Senior Consulting Engineer — Endpoint Security, Intune & Azure Platform Security

About The Position

Requirements

• 5+ years of experience delivering Microsoft endpoint, Azure, and security engineering work in consulting, professional services, or a similarly client-facing environment.
• Hands-on experience with Microsoft Intune and modern endpoint management, including policy design, device compliance, application deployment, and operational support models.
• Experience assessing or replacing legacy RMM tooling with Microsoft-native endpoint management and security capabilities.
• Hands-on Azure security experience including network/security design, policy, resource governance, identity integration, logging/monitoring patterns, and key management.
• Working knowledge of Azure Virtual Desktop architecture and the dependencies between endpoint posture, identity, network design, and platform controls.
• Ability to communicate clearly with client stakeholders, including presenting options, constraints, and tradeoffs without ambiguity.
• Operational discipline: documentation, change control, and evidence-minded delivery.

Nice To Haves

• Experience with Microsoft security platforms such as Microsoft Defender for Endpoint, Microsoft Defender for Cloud, Microsoft Sentinel, and Defender XDR integration patterns.
• Experience with Azure Virtual Desktop design, deployment, or operational hardening in enterprise environments.
• Experience delivering in regulated environments (financial services, healthcare, SLED) and mapping technical controls to governance requirements.
• Experience building and maintaining reusable internal frameworks and accelerators (baseline configurations, policy sets, deployment templates, operational runbooks), not just one-off fixes.
• Relevant certifications (examples): MD-102, AZ-104, AZ-500, SC-300, SC-200, or equivalent demonstrated expertise.

Responsibilities

• Lead client discovery workshops and technical deep-dives focused on endpoint security, remote management modernization, and user computing strategy; clarify objectives, identify constraints, surface tradeoffs, and translate ambiguity into executable decisions.
• Assess legacy RMM and endpoint administration approaches; define target-state patterns using Intune, Microsoft security capabilities, and adjacent Azure services aligned to client requirements and SilverSky delivery standards.
• Deliver client-facing documentation that is clear, bounded, and decision-oriented, including current-state observations, target-state recommendations, risks, assumptions, and operational implications.
• Present recommendations to client stakeholders using clear rationale, sequencing, dependencies, and expected outcomes; support informed decision-making rather than one-way delivery.
• Run technical working sessions and implementation calls; coordinate dependencies across endpoint, identity, networking, and Azure platform stakeholders.
• Participate in governance cadences (status, risks/issues, decisions, next steps) and support change control practices for production-impacting modifications.
• Provide structured handoff and knowledge transfer, including runbooks, support boundaries, and operational guardrails for managed endpoints and AVD-related services.
• Design and implement Intune-based endpoint management solutions including enrollment, compliance, configuration profiles, update rings, application deployment, and device lifecycle controls.

#####

» **Exercise goal**: Continue the job posting for the senior consulting engineer role in endpoint and Azure platform security, picking up after its final responsibility bullet.

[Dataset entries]
#####

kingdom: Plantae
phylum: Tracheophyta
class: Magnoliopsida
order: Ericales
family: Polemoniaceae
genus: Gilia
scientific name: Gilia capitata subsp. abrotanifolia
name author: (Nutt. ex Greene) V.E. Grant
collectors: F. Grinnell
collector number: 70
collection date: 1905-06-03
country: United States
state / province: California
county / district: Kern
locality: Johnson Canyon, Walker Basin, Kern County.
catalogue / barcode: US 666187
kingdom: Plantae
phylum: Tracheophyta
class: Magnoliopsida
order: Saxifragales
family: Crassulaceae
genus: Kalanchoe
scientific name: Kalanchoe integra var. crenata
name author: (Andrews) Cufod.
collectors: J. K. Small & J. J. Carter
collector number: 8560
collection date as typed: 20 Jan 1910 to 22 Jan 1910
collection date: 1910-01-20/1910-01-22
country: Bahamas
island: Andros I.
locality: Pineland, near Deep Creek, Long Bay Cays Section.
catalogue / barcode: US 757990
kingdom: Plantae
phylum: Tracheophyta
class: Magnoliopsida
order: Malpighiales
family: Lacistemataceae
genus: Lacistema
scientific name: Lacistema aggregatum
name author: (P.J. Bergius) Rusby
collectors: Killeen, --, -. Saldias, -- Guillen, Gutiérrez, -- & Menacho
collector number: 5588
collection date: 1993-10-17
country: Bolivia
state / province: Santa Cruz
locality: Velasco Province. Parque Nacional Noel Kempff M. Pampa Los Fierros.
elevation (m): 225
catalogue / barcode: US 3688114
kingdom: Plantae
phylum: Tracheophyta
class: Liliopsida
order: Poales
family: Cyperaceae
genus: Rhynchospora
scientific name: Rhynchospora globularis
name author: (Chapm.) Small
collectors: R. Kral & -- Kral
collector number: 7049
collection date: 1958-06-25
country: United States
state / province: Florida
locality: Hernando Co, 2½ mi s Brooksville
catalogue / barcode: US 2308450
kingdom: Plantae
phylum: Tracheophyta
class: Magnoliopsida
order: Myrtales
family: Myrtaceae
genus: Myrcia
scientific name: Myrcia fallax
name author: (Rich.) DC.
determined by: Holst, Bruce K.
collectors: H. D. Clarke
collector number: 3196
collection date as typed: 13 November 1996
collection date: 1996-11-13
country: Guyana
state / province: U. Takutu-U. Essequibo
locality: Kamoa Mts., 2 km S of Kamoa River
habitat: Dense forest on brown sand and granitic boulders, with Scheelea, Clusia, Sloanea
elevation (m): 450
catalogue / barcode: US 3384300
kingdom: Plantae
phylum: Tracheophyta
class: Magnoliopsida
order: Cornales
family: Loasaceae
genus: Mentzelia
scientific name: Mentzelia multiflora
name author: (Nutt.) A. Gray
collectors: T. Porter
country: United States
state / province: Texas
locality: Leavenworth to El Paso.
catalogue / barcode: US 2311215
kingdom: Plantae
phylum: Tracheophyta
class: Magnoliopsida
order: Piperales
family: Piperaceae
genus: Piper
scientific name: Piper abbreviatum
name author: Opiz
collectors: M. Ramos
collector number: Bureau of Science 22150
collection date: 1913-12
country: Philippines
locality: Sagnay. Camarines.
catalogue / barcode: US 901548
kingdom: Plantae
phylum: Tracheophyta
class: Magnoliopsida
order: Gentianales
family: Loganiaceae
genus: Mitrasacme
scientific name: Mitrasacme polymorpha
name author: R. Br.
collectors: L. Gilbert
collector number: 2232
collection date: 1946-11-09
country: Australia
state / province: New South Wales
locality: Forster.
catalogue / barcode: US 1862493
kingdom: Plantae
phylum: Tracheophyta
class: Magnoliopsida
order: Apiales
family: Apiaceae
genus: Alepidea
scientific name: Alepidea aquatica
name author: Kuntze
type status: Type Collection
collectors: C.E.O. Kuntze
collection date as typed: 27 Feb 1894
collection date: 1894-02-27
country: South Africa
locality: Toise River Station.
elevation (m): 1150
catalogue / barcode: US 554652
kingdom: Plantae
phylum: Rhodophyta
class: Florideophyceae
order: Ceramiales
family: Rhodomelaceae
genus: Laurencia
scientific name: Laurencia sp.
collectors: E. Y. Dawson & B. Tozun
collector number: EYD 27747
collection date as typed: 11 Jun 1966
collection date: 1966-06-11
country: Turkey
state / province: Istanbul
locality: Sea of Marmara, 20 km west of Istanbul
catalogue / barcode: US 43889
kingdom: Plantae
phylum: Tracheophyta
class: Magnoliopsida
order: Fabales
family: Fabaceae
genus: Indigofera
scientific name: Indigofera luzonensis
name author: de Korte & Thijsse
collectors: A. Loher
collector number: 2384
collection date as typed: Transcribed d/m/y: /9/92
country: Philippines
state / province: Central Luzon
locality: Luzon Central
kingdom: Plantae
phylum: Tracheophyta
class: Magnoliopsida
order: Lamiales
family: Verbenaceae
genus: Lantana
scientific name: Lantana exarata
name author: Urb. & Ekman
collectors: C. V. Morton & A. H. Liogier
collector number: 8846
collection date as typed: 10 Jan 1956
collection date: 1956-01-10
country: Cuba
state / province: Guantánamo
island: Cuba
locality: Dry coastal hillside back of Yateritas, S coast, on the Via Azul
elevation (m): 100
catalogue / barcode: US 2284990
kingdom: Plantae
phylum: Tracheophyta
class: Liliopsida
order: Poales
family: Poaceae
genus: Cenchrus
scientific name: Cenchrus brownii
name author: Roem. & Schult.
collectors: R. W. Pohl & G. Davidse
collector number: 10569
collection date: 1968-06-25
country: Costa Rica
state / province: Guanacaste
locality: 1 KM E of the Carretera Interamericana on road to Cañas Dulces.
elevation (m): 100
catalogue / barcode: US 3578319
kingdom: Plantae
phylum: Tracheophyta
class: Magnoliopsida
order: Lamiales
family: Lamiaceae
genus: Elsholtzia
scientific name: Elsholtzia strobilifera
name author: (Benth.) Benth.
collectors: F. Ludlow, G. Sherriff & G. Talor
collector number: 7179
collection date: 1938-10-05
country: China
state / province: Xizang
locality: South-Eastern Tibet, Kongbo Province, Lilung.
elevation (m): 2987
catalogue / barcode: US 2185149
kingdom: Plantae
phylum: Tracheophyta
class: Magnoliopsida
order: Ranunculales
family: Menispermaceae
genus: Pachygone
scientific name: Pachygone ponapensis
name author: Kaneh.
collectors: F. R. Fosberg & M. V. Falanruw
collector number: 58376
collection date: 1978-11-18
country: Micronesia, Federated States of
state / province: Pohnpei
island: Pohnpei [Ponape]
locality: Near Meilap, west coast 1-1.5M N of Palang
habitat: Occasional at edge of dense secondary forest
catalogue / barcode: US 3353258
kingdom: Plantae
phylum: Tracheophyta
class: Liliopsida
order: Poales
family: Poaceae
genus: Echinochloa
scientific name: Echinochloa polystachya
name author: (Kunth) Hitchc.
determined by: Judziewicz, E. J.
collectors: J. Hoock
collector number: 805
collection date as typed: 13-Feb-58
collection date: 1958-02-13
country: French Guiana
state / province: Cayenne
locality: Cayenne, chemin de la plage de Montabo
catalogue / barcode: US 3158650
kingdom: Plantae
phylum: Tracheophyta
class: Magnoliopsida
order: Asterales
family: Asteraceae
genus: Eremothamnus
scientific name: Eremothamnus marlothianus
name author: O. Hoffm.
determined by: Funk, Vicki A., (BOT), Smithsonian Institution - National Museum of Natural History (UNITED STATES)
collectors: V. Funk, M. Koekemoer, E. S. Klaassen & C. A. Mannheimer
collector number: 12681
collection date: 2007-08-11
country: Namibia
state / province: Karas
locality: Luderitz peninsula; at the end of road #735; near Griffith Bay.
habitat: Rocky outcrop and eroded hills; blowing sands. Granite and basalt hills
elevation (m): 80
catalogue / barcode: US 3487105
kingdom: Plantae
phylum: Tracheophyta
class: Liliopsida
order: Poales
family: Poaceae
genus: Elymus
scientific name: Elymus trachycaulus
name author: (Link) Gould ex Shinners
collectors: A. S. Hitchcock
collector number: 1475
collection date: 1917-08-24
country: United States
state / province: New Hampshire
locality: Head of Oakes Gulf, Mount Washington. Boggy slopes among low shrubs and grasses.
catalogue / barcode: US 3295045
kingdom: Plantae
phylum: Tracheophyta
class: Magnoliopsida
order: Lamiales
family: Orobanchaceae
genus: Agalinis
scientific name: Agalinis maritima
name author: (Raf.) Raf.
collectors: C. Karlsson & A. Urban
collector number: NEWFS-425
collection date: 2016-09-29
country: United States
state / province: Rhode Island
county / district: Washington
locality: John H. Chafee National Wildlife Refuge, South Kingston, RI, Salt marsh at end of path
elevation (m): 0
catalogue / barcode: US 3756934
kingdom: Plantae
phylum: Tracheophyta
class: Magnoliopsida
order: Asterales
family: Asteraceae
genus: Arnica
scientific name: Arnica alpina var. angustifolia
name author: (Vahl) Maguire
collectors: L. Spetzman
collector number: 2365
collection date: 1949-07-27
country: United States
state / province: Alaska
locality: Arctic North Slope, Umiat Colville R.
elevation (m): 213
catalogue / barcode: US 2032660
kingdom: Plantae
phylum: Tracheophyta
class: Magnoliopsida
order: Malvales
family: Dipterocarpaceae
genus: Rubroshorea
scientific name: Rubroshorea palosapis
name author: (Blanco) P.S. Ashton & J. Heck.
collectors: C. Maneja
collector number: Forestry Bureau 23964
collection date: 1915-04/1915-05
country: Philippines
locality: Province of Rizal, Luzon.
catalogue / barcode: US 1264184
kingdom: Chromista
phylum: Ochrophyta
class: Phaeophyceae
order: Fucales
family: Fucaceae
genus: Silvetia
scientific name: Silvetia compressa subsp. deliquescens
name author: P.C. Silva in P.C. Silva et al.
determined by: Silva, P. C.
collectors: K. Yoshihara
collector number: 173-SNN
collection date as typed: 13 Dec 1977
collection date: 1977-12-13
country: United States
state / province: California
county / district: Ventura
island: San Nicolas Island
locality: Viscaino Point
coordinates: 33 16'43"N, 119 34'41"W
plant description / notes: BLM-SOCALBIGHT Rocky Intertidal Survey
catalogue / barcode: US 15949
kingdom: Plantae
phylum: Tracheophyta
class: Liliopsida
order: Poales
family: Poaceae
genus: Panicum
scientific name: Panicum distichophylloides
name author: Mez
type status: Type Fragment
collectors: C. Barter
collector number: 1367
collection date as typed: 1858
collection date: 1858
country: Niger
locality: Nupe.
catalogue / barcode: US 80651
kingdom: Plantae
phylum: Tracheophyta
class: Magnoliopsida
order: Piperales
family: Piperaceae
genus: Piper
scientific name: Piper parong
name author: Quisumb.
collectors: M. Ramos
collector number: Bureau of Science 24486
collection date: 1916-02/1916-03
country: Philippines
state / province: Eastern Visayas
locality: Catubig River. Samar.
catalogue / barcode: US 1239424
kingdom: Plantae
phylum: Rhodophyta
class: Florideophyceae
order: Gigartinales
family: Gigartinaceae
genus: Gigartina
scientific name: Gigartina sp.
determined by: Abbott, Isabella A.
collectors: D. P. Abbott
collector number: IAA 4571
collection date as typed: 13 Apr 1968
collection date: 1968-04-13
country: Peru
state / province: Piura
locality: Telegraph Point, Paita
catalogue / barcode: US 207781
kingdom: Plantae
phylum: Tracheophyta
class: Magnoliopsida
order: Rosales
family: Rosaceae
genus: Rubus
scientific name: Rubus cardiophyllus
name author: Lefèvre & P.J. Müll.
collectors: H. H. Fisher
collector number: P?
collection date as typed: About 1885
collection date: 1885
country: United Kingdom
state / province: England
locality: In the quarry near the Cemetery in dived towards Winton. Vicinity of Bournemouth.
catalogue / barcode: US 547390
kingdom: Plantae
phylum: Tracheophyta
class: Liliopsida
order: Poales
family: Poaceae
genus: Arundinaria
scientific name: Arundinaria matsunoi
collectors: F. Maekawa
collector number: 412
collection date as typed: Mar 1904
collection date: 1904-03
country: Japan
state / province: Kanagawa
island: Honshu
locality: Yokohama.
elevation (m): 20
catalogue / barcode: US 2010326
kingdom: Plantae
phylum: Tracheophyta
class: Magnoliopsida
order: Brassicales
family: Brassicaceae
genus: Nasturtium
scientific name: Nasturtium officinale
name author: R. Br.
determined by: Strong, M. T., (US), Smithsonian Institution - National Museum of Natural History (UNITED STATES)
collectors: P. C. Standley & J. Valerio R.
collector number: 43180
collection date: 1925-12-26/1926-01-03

#####

» **Exercise response**:
• Define and execute RMM replacement patterns that reduce tool sprawl, improve policy consistency, and align endpoint operations to Microsoft-native management and security capabilities.
• Build repeatable deployment and configuration patterns for Windows endpoints and user computing services, including standard baselines, security controls, and operational documentation.
• Ensure delivery artifacts are traceable and supportable: documented configurations, policy intent, validation outcomes, exceptions, and transition guidance for operations teams.
• Continuously improve endpoint delivery patterns so future work is safer, faster, and less dependent on one-off operational practices.
• Engineer secure Azure foundations and controls that support endpoint and AVD workloads, including identity integration, network segmentation, policy, logging, key management, and resource governance.
• Design Azure network and platform security patterns appropriate to regulated client environments, with attention to secure connectivity, access paths, and service dependencies.
• Support AVD solution design and hardening, including host posture, access controls, profile/storage dependencies, and the interaction between endpoint management and virtual desktop operations.
• Integrate delivery work with security operations needs (logging pipelines, alerting expectations, and operational runbooks), coordinating with SOC/MxDR stakeholders when required.
• Continuously identify opportunities to standardize and automate repeatable security and platform configuration work without sacrificing safety or compliance posture.

Benefits

• Vision - We embrace a forward-thinking mindset. Our team has a clear and inspiring picture of the future that helps drive our decisions towards creating and delivering world-class security services.
• Velocity - We have a bias for action. We move swiftly and with purpose toward our goals and objectives and can easily adapt (and adjust) along the way.
• Vigilance – We foster a culture of proactive awareness for our company and our customers, who trust us to be an extension of their team. We are always looking for areas where we can innovate, improve, fix, transform and revolutionize, which ensures the protection, safety and success of everyone at SilverSky.